We talk a lot as personal chefs about our mission to create healthy meals for families. Part of that mission also includes thinking about where our food comes from. Is it organic? Is it from local farms and ranches? Who made it? Now it’s not always feasible–for cost reasons or just geography–to buy organic, local, and sustainable–but it’s something to strive for. In San Diego, where we have year-round growing seasons and are right on the ocean, it’s become a big deal.
That includes seafood. One of the premier seafood wholesalers in San Diego is Catalina Offshore Products, founded and owned by Dave Rudie. They got their start decades ago selling sea urchin that Dave would dive for. The company has long since expanded and in the last several years, they’ve positioned themselves as a chef favorite and now a public favorite, thanks to the face of the company, Tommy Gomes.
Tommy comes from a fishing family and is a wealth of knowledge about seafood–and, importantly today, sustainability. While the company doesn’t pretend to be entirely sustainable, they are working hard to do all the right things–and still be profitable. That extends to their recent agreement with non-profit advocacy group Seafood of the Future to label products in ways that help consumers make good choices based on local fisheries in healthy supply by building a network of restaurants, distributors, and producers also committed to fishery sustainability. Catalina Offshore Products uses their guidelines to inform customers of the status of various species they sell. It’s all about transparency.
That’s why you’ll still see white shrimp for sale from Baja (which we in San Diego consider local), Bluefin tuna, corvina, and Cabrilla grouper (not on the Seafood for the Future list) alongside approved species like black cod, yellowfin tuna, wild swordfish, and Chilean sea bass. You may still buy the grouper or shrimp, but, hopefully, you’ll think about that purchase, and perhaps also buy some black cod.
Catalina Offshore Products is also interested in getting customers to go beyond just the filet and strive to eat the entire fish–from tail to mouth. To do that, they have weekly in-house cooking demos, primarily by Chef Christopher Logan of Creative Flavors Catering, but also by numerous other chefs who have befriended Tommy and Catalina Offshore Products–and often Tommy himself will wield a spatula over a skillet. Consequently, they have gotten people to fall in love with fish collars and cheeks. Chefs fall all over each other to get livers and eggs and other innards that they transform into exquisite dishes.
And, five years ago, Tommy and Catalina Offshore Products launched a regular Sunday evening event called Collaboration Kitchen in partnership with local produce warehouse Specialty Produce, both to demonstrate seafood cooking techniques and raise money for local organizations. Tickets to these events, which are $75, sell out in hours and draw San Diego’s best chefs to participate. The event now has a formal 501(c)3 nonprofit designation and board of directors and hands out a check for $3,000 on the spot to the recipient.

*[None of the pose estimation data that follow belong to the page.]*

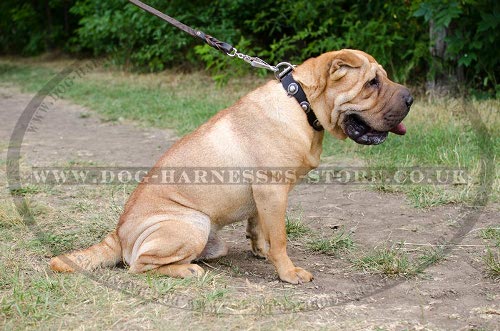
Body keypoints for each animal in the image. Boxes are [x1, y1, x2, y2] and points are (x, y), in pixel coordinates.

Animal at [49, 49, 414, 286]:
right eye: (372, 83)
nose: (410, 97)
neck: (302, 104)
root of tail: (117, 234)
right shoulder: (272, 190)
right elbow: (280, 237)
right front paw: (288, 273)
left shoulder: (263, 196)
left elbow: (260, 228)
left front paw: (261, 251)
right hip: (192, 223)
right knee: (138, 265)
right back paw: (186, 271)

We thought you’d enjoy a recipe from one of these events. This was the 2014 season opener with Sam “the Cooking Guy” Zien, who has an Emmy Award-winning TV show, a radio show, blog, and several cookbooks.
He’s a local food celebrity and charmed the crowd that night with dishes like Deviled Eggs and Shrimp Skewer, Curried Grouper, and Captn Crunch Seared Tuna.

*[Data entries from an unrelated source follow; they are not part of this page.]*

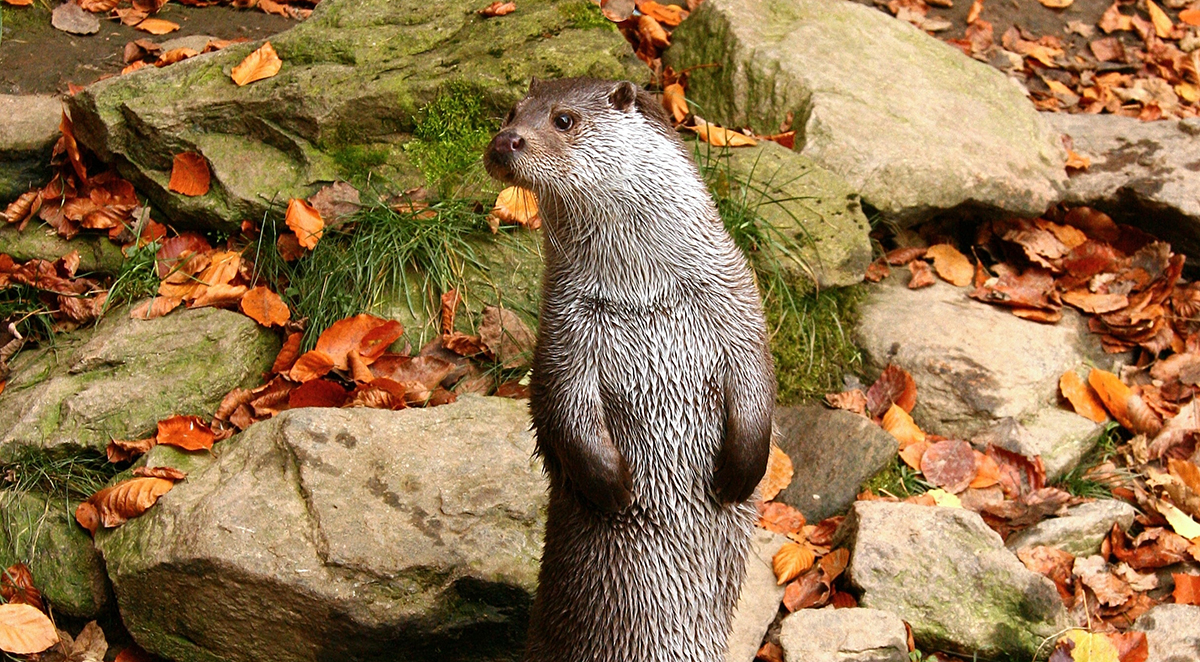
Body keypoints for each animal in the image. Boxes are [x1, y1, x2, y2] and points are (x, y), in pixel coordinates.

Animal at [484, 77, 775, 662]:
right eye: (509, 113)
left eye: (564, 119)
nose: (505, 141)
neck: (644, 292)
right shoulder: (564, 333)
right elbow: (561, 410)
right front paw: (616, 489)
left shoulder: (739, 303)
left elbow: (759, 383)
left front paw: (740, 471)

Here’s one with a fish you may not have thought to cook with: shark:
Hoisin Shark Tacos
From Sam Zien
Makes 2 tacos
4 green onions, white & light green parts only, sliced lengthwise into thin shreds
1/4 cup jicama, sliced into thin shreds
3 tablespoons Hoisin sauce
1/2 tablespoons Asian chili paste
1/4 pound shark fillet without the skin, cut into small pieces
2 corn tortillas
· Combine green onions and jicama into a “slaw” and set aside
· Mix hoisin and chili paste in a small bowl and set aside
· Preheat a skillet or wok well on fairly high heat – also preheat a nonstick skillet to heat the tortillas
· Add 2 teaspoons peanut oil to the wok, then the shark and cook quickly until still a bit moist inside, about 3 minutes
· At the same time, heat the tortillas in the nonstick skillet
· Spread some sauce on the each tortilla, top with shark and slaw
What are your favorite seafood dishes to serve clients? Are you buying local, sustainable seafood? If not, why?